Friedrich Nietzsche, The Gay Science

The artist shares

But how can they justify this kind of censorship? You write music! Music is a cooperative art, organic by definition, social. It may be the noblest form of social behaviour we're capable of. It's certainly one of the noblest jobs an individual can undertake. And by its nature, buy the nature of any art, it's a sharing. The artist shares, it's the essence of his act.

Ursula Le Guin, The Dispossed (Gollancz, 2002) p. 146

31 May 2015

Artists are terrible people

Artists in my experience are not willing to wait for revolutionary change in order to express their sensuous beings and so are disloyal to communities of politics. Debord was right to expel them. They're terrible people.

Roman Vasseur, No Room To Move: Radical Art and the Regenerate City (Mute Books, 2010) p. 123

4 Apr 2015

The content of works of art is never the amount of intellect pumped in to them

Even in the most sublimated work of art there is a hidden 'it should be otherwise'. When a work of art is merely itself and no other thing, as in a pure pseudo-scientific construction, it becomes bad art – literally pre-artistic. The form of true volition, however, is mediated through nothing other than the form of the work itself, whose crystallization becomes an analogy of that other condition which should be. As eminently constructed and produced objects, works of art, including literary ones, point to a practice from which they abstain: the creation of a just life. This mediation is not a compromise between commitment and autonomy, nor a sort of mixture of advanced formal elements with an intellectual content inspired by genuinely or supposedly progressive politics. The content of works of art is never the amount of intellect pumped in to them; if anything, it is the opposite.

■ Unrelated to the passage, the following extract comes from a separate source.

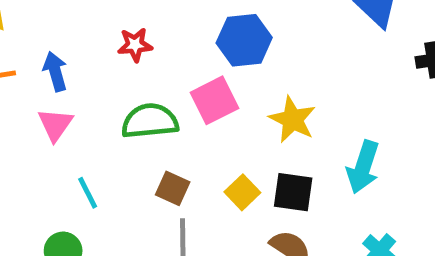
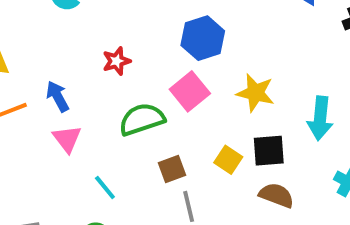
brown square: (173, 188) -> (172, 169), turned -32

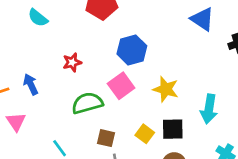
pink triangle: (67, 139) -> (16, 122), moved
brown square: (172, 169) -> (106, 138), turned 30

Theodor Adorno, 'Commitment' in Utopias (ed. by Richard Noble) (Whitechapel Gallery Ventures Ltd, 2009) p. 48

15 Mar 2015

The time for civilisation is past

We tried ruling the world; we tried acting as God's steward, then we tried ushering in the human revolution, the age of reason and isolation. We failed in all of it, and our failure destroyed more than we were even aware of. The time for civilisation is past. Uncivilisation, which knows its flaws because it has participated in them; which sees unflinchingly and bites down hard as it records – this is the project we must embark on now. This is the challenge for writing – for art – to meet. This is what we are here for.